Majelis menilai unsur-unsur dalam dakwaan Jaksa Penuntut Umum tidak terpenuhi. Pembelaan atau eksepsi yang diajukan penasihat hukum kedua terdakwa juga diterima dan jadi pertimbangan hakim.


“Membebaskan para terdakwa dari seluruh dakwaan penuntut umum, memerintahkan jaksa untuk membebaskan para terdakwa, serta memulihkan hak, kedudukan, harkat, dan martabat,” ujar M. Jamil.


Uang Pengganti Dikembalikan ke Terdakwa


Dalam amar putusannya, majelis menyatakan Wiki Noviandi dan Iqbal tidak wajib membayar uang pengganti. Uang pengganti yang sebelumnya disetorkan ke jaksa sejak tahap penyelidikan-persidangan diperintahkan untuk dikembalikan.

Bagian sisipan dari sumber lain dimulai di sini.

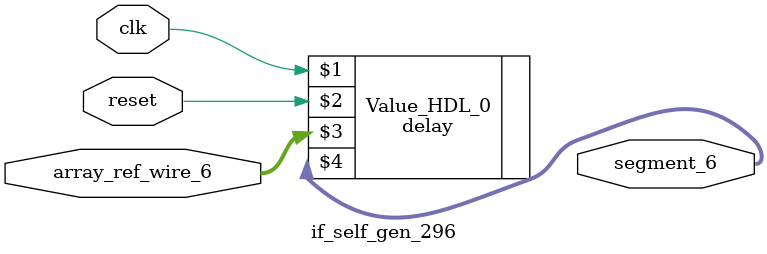
<source format=v>
module if_self_gen_296( input clk, input reset, input [31:0]array_ref_wire_6, output [31:0]segment_6); 
	wire [31:0]segment_6;
	//Proceed with segment_6 = array_ref_wire_6
	delay Value_HDL_0 ( clk, reset, array_ref_wire_6, segment_6);
endmodule
</source>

“Memerintahkan uang yang sudah disetorkan kepada jaksa untuk dikembalikan kepada terdakwa,” kata majelis.


Putusan Berbeda dari 5 Terdakwa Lain


Perkara yang sama sebelumnya telah diputus untuk 5 terdakwa lain: Syifak Muhammad Yus, Muslim Ibrahim, Mursalin, Herlin, dan Abdul Hanif.


Majelis menjatuhkan vonis 2 tahun penjara untuk kelimanya. Mereka juga dibebankan uang pengganti dengan nominal berbeda, tapi sudah diperhitungkan sebagai pengembalian kerugian negara karena diserahkan sejak tahap penyelidikan.


JPU sebelumnya menuntut seluruh terdakwa pidana penjara 3 tahun. Jadwal sidang Wiki Noviandi dan Iqbal terpisah karena keduanya mengajukan eksepsi/nota keberatan atas dakwaan, sehingga proses tuntutan hingga putusan berbeda dari 5 terdakwa lain.